信頼できる進化がテーマのエクステリアデザイン
エクステリアデザインは、「1人ひとりに響き信頼できる進化」をテーマに、シンプルに磨きあげることでN-BOXらしさを追求。広いキャビンを強い構造体で包み込むことで安心感を表現。また、1つの大きな塊で見せる立体感により堂々としたたたずまいを、バンパー内にボリュームを持たせることで存在感と走りのよさをそれぞれ表現した。
新型N-BOXは「暮らしに調和するコト」を目標に、日本の家族の生活を見つめ直し、暮らしや街に調和するエクステリアデザインを造形。シンプルで街になじむ、親しみやすい外観としつつ、ひと目で「N-BOXだ」と分かるデザインに仕上げたという。
安全と信頼の瞳をテーマに開発したヘッドライトは、リングランプを採用し、人間の目のようなシルエットにすることで親しみやすさを表現。1つでロー&ハイビームやウインカーを備えるマルチファンクション構造となっている。テールランプもフルLED化して、スッキリした造形とした。
ボディカラーは、「ベーシックカラー」として人気のある7色を用意。また、オフホワイトのドアミラーカバーとアウターハンドル、ボディ同色のホイールカバーを採用し、さり気なくおしゃれなパッケージの「ファッションスタイル」として3色を設定した。
新型N-BOX カスタムは「自分を高めるモノ」をキーワードに開発。スタイリングは見た目以上の品格とハイパフォーマンスを感じるデザインを採用する。大きな特徴は左右のポジションランプと中央のグリルライトをつなげ、全幅いっぱいに光らせることで加飾に頼らず存在感を表現。また、ホンダ初となる「ダイレクトプロジェクション式LED」を搭載したほか、流れるタイプのウインカーは、LED球を増やしてより滑らかなライン発光としたことで質感を向上させた。
さらに、光沢のあるブラック仕上げで、光のあたり具合で表情が変化するフロントグリルや、ロー&ワイドなスタンスとエアロダイナミクスを考慮したデザインのフロントバンパー、そしてリアウイングはN-BOX カスタム専用アイテムとなっている。ホイールはすべてアルミ製で、質感と性能を際立たせるほか、「CUSTOM」のロゴも大文字に刷新した。
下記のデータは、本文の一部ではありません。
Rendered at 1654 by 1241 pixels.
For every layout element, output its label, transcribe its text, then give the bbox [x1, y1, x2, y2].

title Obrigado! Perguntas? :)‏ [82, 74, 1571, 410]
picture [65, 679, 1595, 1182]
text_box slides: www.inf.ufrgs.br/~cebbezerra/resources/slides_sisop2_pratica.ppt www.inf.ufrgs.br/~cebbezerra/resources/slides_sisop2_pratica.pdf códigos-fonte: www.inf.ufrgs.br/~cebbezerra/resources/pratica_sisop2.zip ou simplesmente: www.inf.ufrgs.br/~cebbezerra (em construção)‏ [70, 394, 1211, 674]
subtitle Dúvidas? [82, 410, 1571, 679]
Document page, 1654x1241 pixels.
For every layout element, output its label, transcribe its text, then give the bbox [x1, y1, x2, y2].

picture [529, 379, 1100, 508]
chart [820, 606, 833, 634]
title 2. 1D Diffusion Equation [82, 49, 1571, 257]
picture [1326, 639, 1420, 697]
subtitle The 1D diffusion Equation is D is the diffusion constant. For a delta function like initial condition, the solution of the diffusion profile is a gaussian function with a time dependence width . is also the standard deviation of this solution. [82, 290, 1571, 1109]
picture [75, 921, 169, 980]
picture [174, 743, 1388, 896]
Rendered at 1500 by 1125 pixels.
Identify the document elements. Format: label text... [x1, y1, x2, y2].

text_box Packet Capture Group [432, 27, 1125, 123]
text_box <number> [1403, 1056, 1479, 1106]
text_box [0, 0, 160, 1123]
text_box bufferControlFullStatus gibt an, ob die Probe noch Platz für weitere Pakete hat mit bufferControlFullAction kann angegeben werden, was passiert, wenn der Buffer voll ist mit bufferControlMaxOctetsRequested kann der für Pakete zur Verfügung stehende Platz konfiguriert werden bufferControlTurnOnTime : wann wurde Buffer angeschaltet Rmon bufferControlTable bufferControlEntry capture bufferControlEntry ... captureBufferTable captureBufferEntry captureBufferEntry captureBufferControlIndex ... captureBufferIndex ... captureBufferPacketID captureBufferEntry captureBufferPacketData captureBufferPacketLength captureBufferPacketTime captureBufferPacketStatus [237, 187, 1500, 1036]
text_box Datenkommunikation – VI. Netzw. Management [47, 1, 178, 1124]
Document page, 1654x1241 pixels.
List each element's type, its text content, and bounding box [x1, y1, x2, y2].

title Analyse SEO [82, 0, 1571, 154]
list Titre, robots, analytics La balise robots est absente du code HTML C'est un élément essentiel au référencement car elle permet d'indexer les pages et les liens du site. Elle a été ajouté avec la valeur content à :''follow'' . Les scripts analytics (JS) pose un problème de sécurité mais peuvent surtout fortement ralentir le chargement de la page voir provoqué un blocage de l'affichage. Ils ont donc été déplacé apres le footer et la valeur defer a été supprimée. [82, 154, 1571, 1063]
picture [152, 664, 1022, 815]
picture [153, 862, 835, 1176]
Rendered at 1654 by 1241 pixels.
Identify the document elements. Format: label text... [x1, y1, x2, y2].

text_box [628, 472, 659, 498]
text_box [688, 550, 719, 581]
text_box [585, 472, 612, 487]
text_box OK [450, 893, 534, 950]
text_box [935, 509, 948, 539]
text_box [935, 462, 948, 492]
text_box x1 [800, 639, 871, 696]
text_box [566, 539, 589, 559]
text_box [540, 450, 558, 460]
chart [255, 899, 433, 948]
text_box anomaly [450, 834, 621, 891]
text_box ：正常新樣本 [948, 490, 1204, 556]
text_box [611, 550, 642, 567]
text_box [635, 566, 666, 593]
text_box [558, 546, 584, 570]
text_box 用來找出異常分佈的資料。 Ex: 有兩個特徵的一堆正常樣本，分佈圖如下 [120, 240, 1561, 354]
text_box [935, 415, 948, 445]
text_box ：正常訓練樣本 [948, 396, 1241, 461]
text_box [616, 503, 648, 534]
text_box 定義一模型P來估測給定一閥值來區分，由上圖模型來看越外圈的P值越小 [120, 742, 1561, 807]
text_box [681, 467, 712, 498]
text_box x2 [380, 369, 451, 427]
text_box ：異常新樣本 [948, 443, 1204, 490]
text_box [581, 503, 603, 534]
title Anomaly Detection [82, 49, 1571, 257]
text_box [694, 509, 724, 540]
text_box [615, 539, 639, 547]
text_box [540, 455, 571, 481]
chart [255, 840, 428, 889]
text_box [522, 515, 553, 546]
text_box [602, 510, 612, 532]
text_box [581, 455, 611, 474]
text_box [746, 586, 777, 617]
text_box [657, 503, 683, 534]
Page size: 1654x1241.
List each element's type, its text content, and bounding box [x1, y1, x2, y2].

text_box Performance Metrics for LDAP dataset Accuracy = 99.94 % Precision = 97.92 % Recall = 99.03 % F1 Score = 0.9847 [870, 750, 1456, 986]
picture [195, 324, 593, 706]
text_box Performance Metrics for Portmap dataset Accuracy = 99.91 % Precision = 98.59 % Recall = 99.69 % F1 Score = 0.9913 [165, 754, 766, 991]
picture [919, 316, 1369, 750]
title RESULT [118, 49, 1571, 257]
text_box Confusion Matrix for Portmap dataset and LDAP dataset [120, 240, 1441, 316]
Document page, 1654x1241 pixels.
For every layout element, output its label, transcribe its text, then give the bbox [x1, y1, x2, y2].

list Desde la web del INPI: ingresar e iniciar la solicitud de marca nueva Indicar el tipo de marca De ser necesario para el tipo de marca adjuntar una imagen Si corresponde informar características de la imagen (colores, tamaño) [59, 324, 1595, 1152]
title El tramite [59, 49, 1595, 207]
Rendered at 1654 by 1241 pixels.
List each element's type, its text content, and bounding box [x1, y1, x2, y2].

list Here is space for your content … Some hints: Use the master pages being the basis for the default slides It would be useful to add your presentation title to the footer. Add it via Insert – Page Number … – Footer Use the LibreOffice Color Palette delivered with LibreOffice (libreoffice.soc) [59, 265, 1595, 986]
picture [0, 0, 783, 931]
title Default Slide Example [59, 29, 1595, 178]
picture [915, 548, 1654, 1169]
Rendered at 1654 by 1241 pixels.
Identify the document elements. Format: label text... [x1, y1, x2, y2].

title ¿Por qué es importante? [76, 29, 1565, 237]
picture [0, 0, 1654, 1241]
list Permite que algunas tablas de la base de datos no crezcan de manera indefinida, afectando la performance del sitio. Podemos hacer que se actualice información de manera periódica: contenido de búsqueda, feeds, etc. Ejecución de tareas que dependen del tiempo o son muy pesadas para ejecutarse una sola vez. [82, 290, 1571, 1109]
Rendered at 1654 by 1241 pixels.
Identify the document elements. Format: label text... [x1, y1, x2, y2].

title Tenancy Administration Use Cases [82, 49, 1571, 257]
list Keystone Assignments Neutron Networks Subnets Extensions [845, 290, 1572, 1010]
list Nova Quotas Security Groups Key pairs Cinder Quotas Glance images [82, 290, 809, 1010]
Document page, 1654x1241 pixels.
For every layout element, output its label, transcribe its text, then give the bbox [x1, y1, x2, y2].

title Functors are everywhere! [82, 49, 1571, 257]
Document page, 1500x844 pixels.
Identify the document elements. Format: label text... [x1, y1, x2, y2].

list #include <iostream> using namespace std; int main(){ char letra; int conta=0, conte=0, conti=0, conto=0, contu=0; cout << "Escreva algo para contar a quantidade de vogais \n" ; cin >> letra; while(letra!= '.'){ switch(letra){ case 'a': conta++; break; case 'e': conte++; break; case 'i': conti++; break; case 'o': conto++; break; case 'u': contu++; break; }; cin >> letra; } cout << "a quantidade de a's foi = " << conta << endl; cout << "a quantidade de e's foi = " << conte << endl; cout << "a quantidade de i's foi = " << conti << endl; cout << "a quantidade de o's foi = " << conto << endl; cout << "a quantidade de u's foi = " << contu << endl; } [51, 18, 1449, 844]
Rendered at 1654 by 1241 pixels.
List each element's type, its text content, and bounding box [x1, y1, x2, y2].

ボディカラーは、スポーティでスタイリッシュな「ベーシックカラー」が6色、パフォーマンスイメージを高めた「コーディネートスタイル」は3色設定され、ブラックルーフの2トーン仕様も選択可能としている。
「見て・乗って・使える」をテーマにしたインテリアデザイン
最後にCMF(カラー・マテリアル・フィニッシュ)デザイン担当の松村美月氏が登壇し、インテリアデザインについての解説を行なった。
インテリアもグランドコンセプト「ハッピー・リズム・ボックス」の考えを継承していて、「見て・乗って・使える」をテーマに、家族だけでなく仲間も楽しく集える空間を目指して開発。特に角を削り落とした「カドマル処理」を施すことで、見た目にも優しく、包み込むようなデザインで一体感を演出したほか、スッキリとした見やすい視界を確保して、安心感を提供。見やすいメーター表示や子供が1人で乗り降りしやすい形状、乗っているときにミニカーなどで楽しく遊べる工夫が凝らされている。
グローブボックスは先代モデルから2倍の容量を確保し、オーナーズマニュアルやBOXティッシュをはじめ、除菌シートなど毎日使う小物も収容できるようにした。さらに、閉じてもスマホの充電ケーブルなどを挟み込まないスリット形状が設けられている。
インテリアコーディネートは、ベージュ基調の異色ミックス樹脂トレーにリビングライクなシボデザインを採用することで、毎日スッキリ使えるデザインに仕上げたN-BOXに対し、N-BOX カスタムでは黒基調に白や赤を織り交ぜたストーン調の異色ミックス樹脂トレーを採用。
松村氏はN-BOX カスタムの内装について「本革巻きステアリングや機能加飾、間接照明のLEDアンビエントライトを採用するなど、質感の高いパフォーマンスを感じられるデザインとしているほか、ファブリックシートやスエード調×プライムスムースコンビシート、カーボン調×プライムスムースシートと3種類の内装を揃えました」と紹介し、新型N-BOXの説明会を締めくくった。